The executive director of Our Greenway Conservancy has some big ideas about how e-bikes can change the city and connect high-density communities in the city’s northern reaches. His group has been training those communities on how to use e-bikes since the pandemic. Those include e-bikes that seat two people.

The group is also pitching plans for a 21-kilometre “Mobility Greenway” with an extra wide lane for bikes and other mobility users along a redesigned Finch LRT corridor. It includes community hubs along the way.

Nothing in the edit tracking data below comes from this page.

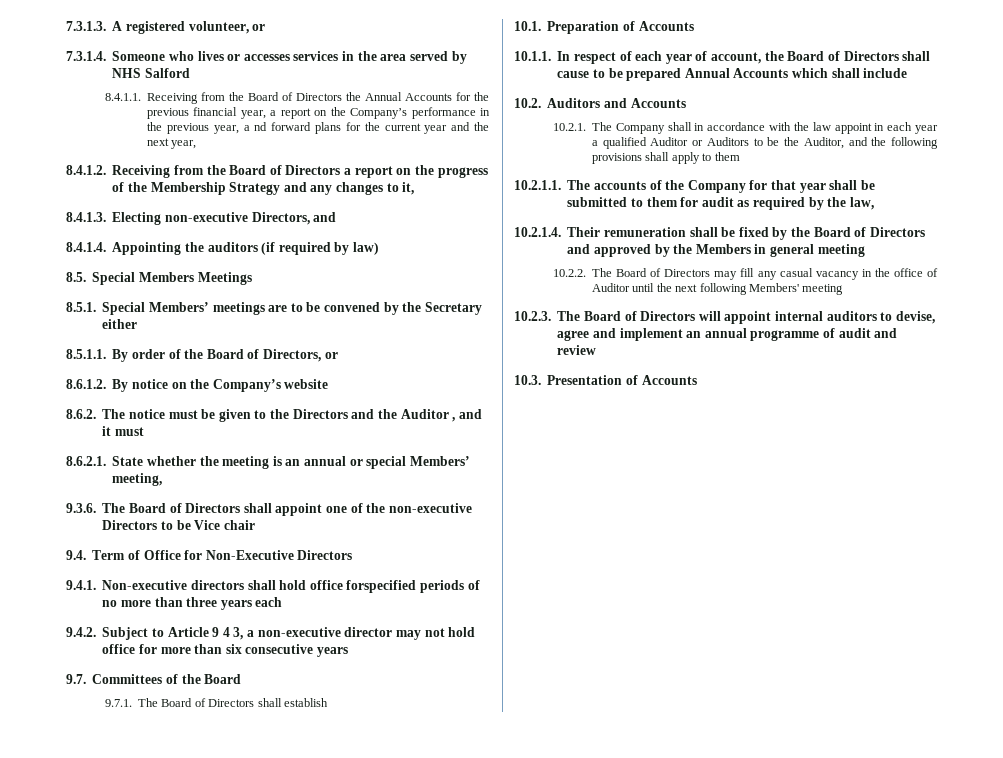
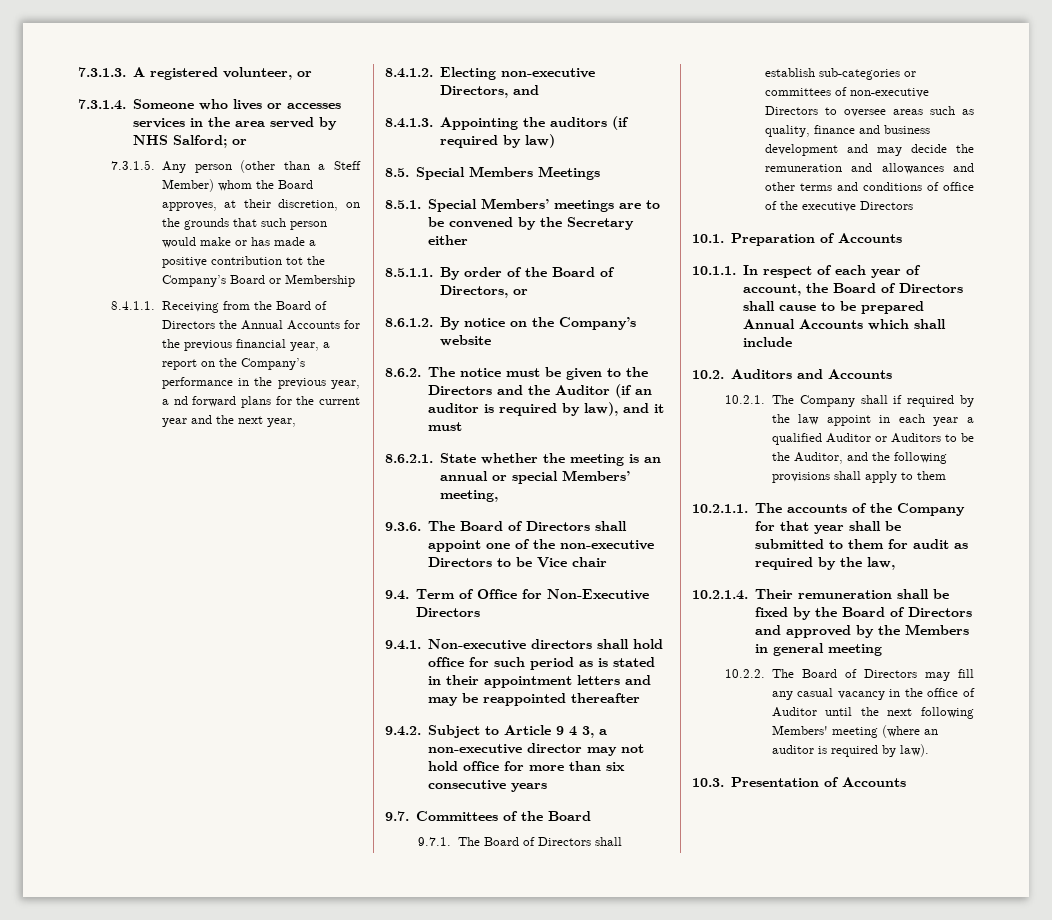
[144,68,190,78] Salford -> [172,135,247,148] [111,160,361,173] [161,179,313,192] [161,199,360,211] [161,218,327,230] [161,237,316,248] [161,256,325,268] [161,274,355,287] Salford; or // 7.3.1.5. Any person (other than a Steff Member) whom the Board approves, at their discretion, on the grounds that such person would make or has made a positive contribution tot the Company’s Board or Membership
[112,165,488,178] [112,182,415,195] [66,212,106,222] Receiving from the Board of Directors a report on the progress of the Membership Strategy and any changes to it, // 8.4.1.3. -> (433, 73) none
[66,242,106,252] 8.4.1.4. -> [385,118,433,128] 8.4.1.3.
[452,417,456,422] , -> [614,384,652,398] [427,402,618,416] (if an auditor is required by law),
[346,580,480,593] [102,597,283,610] forspecified periods of no more than three years each -> [468,657,655,670] [427,675,651,688] [427,693,640,706] for such period as is stated in their appointment letters and may be reappointed thereafter
(328, 702) none -> [818,68,916,80] [764,87,929,98] [764,106,974,117] [764,125,930,137] [764,144,974,156] [764,163,974,174] [764,182,974,191] [764,201,913,212] sub-categories or committees of non-executive Directors to oversee areas such as quality, finance and business development and may decide the remuneration and allowances and other terms and conditions of office of the executive Directors
[694,122,792,131] in accordance with -> [893,395,974,407] if required by
[514,311,936,324] [557,328,898,341] [557,345,597,355] // 10.2.3. The Board of Directors will appoint internal auditors to devise, agree and implement an annual programme of audit and review -> [881,725,938,738] [771,744,929,757] (where an auditor is required by law).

Harris says our notion of streets needs to be broadened to think about access for other groups, including those living in apartment buildings as well as seniors and people with accessibility and mobility issues. 

He says that as the popularity of e-bikes grows, the city will have to figure out how to accommodate them as a fundamental part of the transportation network. Harris says “the potential is huge.” 

But before that can be realized, Harris says our language around mobility needs to change, too. 

“Bikes are used for recreation is the orthodoxy,” Harris says. “But bike lanes are not just an amenity and niche for a small group of people. They can actually shift vehicle use.”

If e-bikes can get us to that place faster, then maybe they’re not so bad after all.